キャプションは「小石川のある寺 ジヨン・バアレイの個展に刺戟されたる翌朝の写生画(明治二十四年五月写生)」となっている。
水彩画でもこのように油彩画と同じような奥行きが表現できたのである。
モノクロ図版でも、手前の植栽と、寺の門の向こうの樹木の距離感がしっかりとらえられていて、絵画の再現力を味わうことができる。
『明星』と三宅克己
自伝『思ひ出つるまゝ』(昭和13年6月20日、光大社)には、明治36年頃、与謝野鉄幹が雑誌『明星』のために絵を依頼しにやってきたことが記されている。
某日友人矢崎千代二君の紹介で、明星と云ふ雑誌をやつて居る者だと云ふ、背の高い風采のそれ程あがら無い、着流しの未だ至極若くも見え、又相応に苦労人らしくも見ゆる、一寸見当の付き兼ねる男の訪問客があつた。雑誌に絵を載せたいから、何か木版下を描いて呈れろと云ふ注文なので ある。
何んぞ計らんその来訪客こそ、その頃私達の耳朶に響き渡つて居た、与謝野鉄幹先生であつたので、私は余りの意外なのに、驚入つて了つた。

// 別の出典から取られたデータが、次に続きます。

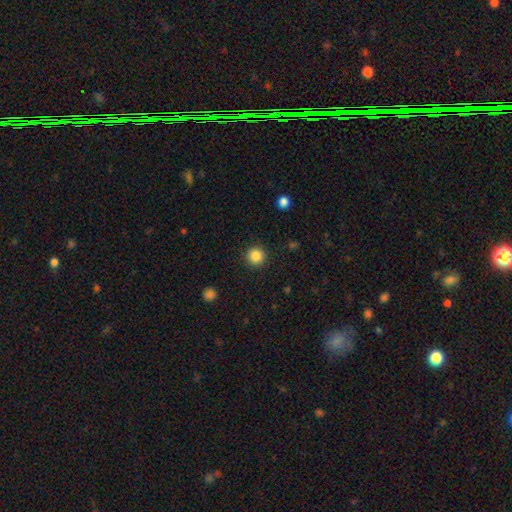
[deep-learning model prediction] Overall: smooth (86%). How rounded: round (95%). Merging: none (92%).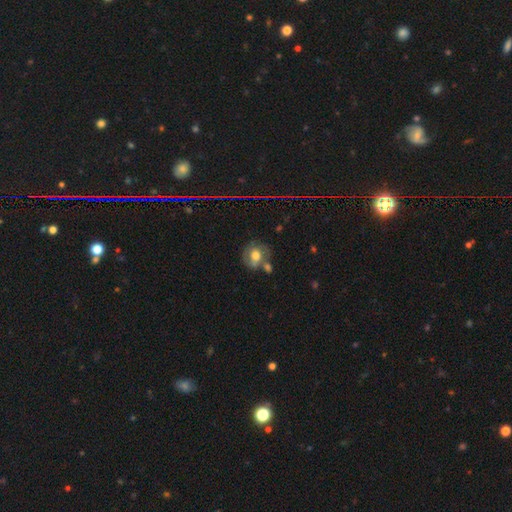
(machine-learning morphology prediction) type=smooth (56%); roundness=round (70%); merging=none (50%).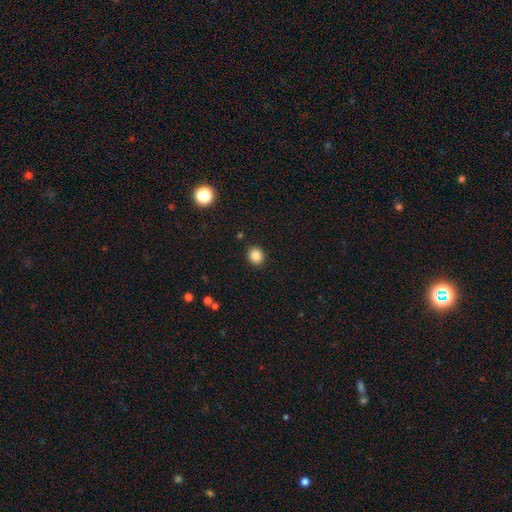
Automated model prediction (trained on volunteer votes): Q: Smooth or featured?
A: smooth (85%); runner-up: star or artifact (10%)
Q: How rounded?
A: round (79%); runner-up: in between (20%)
Q: Merging?
A: none (91%); runner-up: minor disturbance (6%)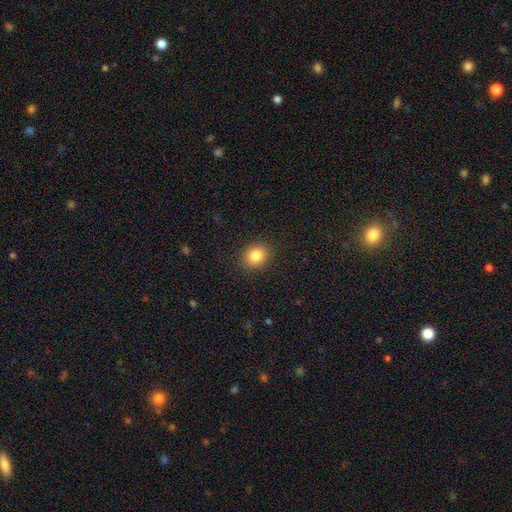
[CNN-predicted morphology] type=smooth (84%); roundness=round (71%); merging=none (88%).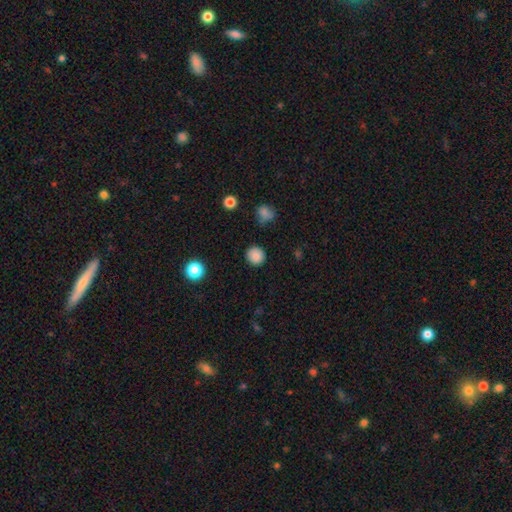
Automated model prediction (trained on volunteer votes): A smooth galaxy with no disk features (85%) that is round (93%). Merging: none (89%).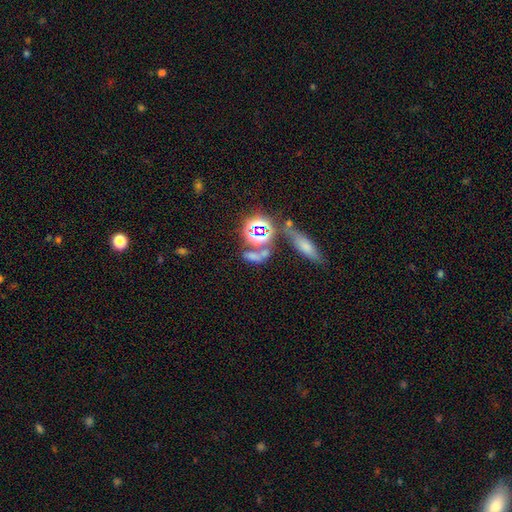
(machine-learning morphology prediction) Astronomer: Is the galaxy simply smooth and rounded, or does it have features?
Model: smooth — 51% (runner-up: star or artifact, 35%).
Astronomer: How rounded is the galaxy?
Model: in between — 54%.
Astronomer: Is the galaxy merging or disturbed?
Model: none — 43% (runner-up: merger, 34%).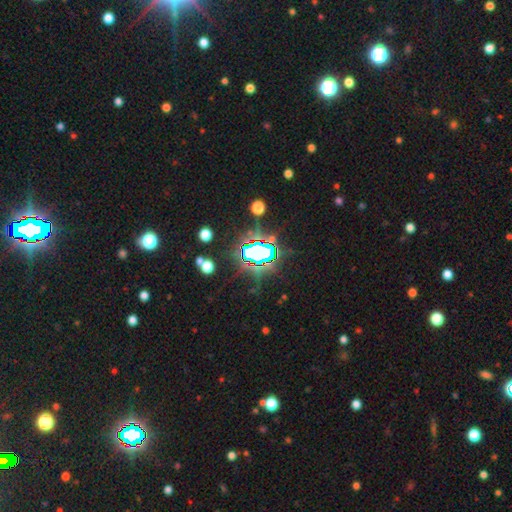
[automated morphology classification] This appears to be a star or artifact, not a galaxy (69%).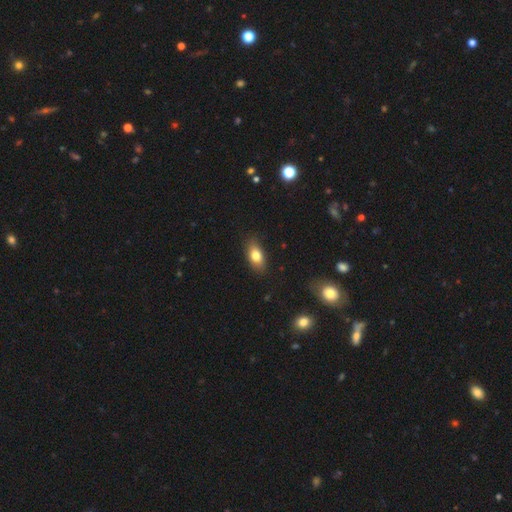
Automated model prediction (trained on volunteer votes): This appears to be a smooth galaxy with no disk features (79%) that is in between round and cigar-shaped (86%). Merging: none (85%).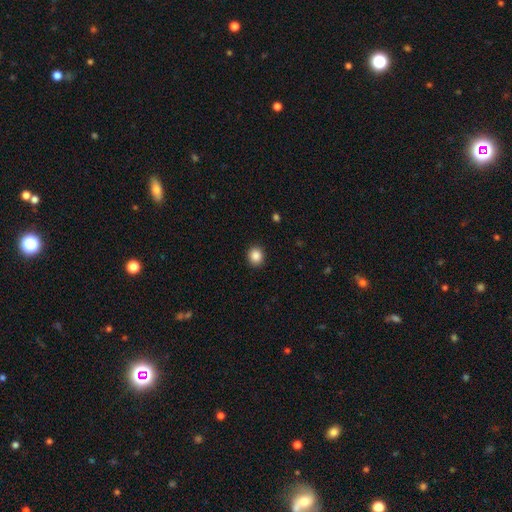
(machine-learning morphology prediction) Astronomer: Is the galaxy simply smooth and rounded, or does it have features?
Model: smooth — 87%.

当時一条成美画伯の挿絵にて、実際雑誌界の真の明星程に輝き渡つて居た文学雑誌としての明星は、若い文学者や美術家の崇敬の的となつて居たのであつたが、自分の作画を現在明星の主幹から直接依頼されると云ふことは、可なり嬉しい誇る可き大得意の出来事であつたのである。
それは明治三十六年頃の話だが、この頃から自分の作画は、漸く世間に認められ、又実際に用ゐられることゝなつた。その内今度は博文館から、女学世界の口絵を毎号是非頼むと云ふことになり続いて中学世界、文章世界等、私の水彩画は毎月各種の雑誌の口絵に発表されるやうになつたのである。
*引用者の判断でルビを加えた。
矢崎千代二は大野塾でともに学んだ画家で、その紹介で与謝野鉄幹が三宅克己を訪ねてきたのである。鉄幹は長身で着流しのことが多かったようで、最初は風采が上がらない人物としてとらえられているのがおもしろい。

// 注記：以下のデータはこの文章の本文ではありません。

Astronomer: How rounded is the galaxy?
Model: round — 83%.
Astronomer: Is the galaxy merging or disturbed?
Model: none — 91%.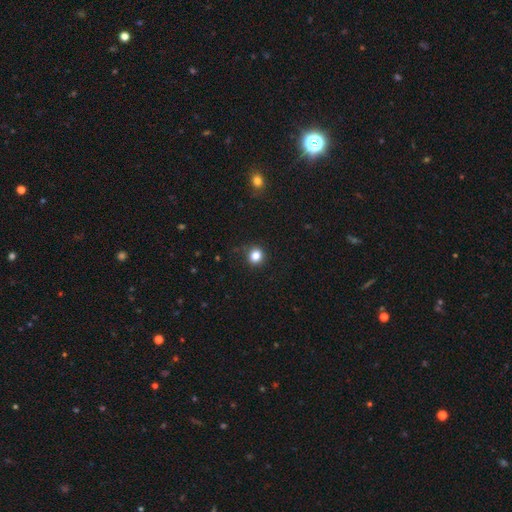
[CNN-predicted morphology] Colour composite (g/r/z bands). It shows a smooth galaxy with no disk features (84%) that is round (80%). Merging: none (87%).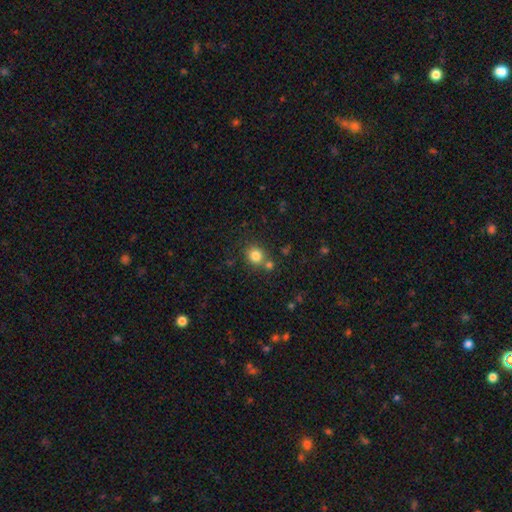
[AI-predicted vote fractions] Smooth or featured? Predicted: smooth (p=0.81). How rounded? Predicted: round (p=0.82). Merging? Predicted: none (p=0.68).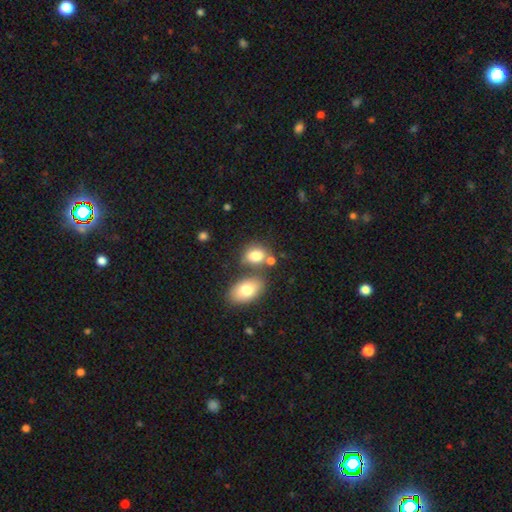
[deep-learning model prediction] Smooth or featured? smooth (80%)
How rounded? in between (70%)
Merging? none (52%)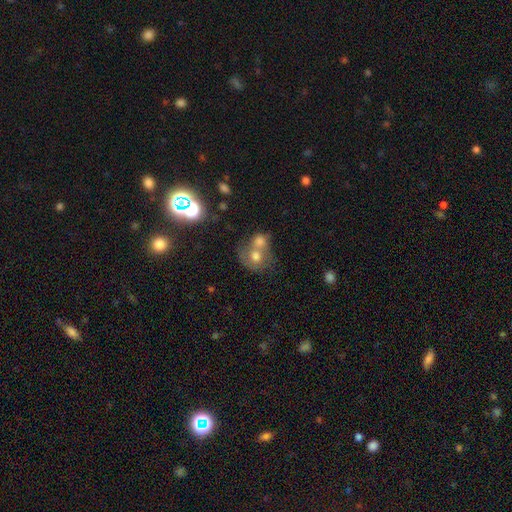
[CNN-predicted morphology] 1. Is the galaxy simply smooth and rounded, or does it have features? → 59% smooth, 28% featured or disk, 13% star or artifact.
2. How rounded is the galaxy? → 69% round, 30% in between, 1% cigar-shaped.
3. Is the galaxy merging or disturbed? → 63% merger, 24% none, 8% minor disturbance, 5% major disturbance.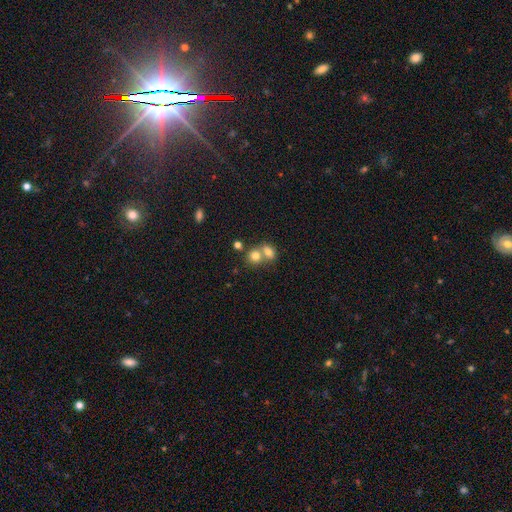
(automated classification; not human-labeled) The model was most divided on "merging": merger: 57%, none: 34%, minor disturbance: 6%, major disturbance: 3%. More confident: smooth or featured — smooth (76%); how rounded — round (67%).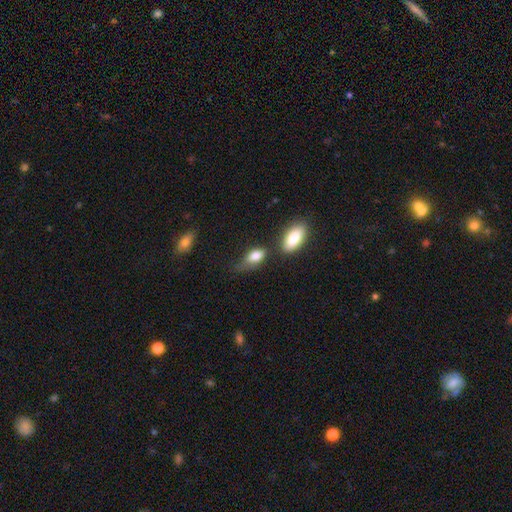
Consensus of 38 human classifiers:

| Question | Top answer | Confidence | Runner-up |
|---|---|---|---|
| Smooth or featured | smooth | 82% | featured or disk (11%) |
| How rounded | in between | 94% | round (3%) |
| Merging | minor disturbance | 34% | major disturbance (26%) |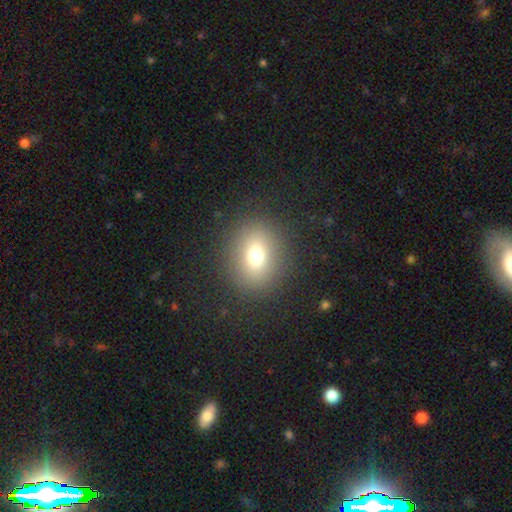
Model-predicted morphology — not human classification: Overall: smooth (73%). How rounded: round (63%; in between 36%). Merging: none (87%).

与謝野鉄幹の『明星』の編集方針は、文学と美術を2本の柱とすることで一貫していた。
初期に協力した一条成美とは意見が合わず、一条は雑誌『新声』に去った。
白馬会の長原孝太郎を窓口にして紹介された藤島武二が一条の穴を埋めた。白馬会の和田英作や中沢弘光も絵を寄稿している。
与謝野鉄幹の依頼は「木版下」ということであった。「木版下」とは、木版の版
下絵ということである。版下絵というと重要ではないように聞こえるかもしれないが、版下絵がオリジナルで、それを木版にして複製するということである。

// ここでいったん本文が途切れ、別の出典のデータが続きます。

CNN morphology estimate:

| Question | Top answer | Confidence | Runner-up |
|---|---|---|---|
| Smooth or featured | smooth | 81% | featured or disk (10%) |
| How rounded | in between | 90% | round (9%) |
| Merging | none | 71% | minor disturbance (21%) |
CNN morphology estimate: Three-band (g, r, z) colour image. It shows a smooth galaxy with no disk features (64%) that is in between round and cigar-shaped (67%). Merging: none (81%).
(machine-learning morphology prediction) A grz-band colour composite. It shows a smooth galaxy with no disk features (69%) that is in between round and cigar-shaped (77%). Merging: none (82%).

伊上凡骨や西村熊吉が手業を尽くして、オリジナルの下絵に近い複製木版画を制作したのである。
なぜそれが必要かというと、多くの読者にカラーの画像を届けるために、複製する印刷技術としての木版が有効であったからである。
木版も石版も印刷技術であったが、やがて写真製版が発達すると、木版の彫りや石版の描画に手間をかける必要がなくなった。
そのとき、木版や石版(リトグラフ)は、印刷技術からアート(美術)の方へと移行することになったのである。
絵葉書と三宅克己
水彩画家として名が知られ、若い人向けの雑誌の表紙画や口絵を描く機会が増えた三宅克己にとって、さらに家計を助けてくれることになったのが絵葉書の流行であった。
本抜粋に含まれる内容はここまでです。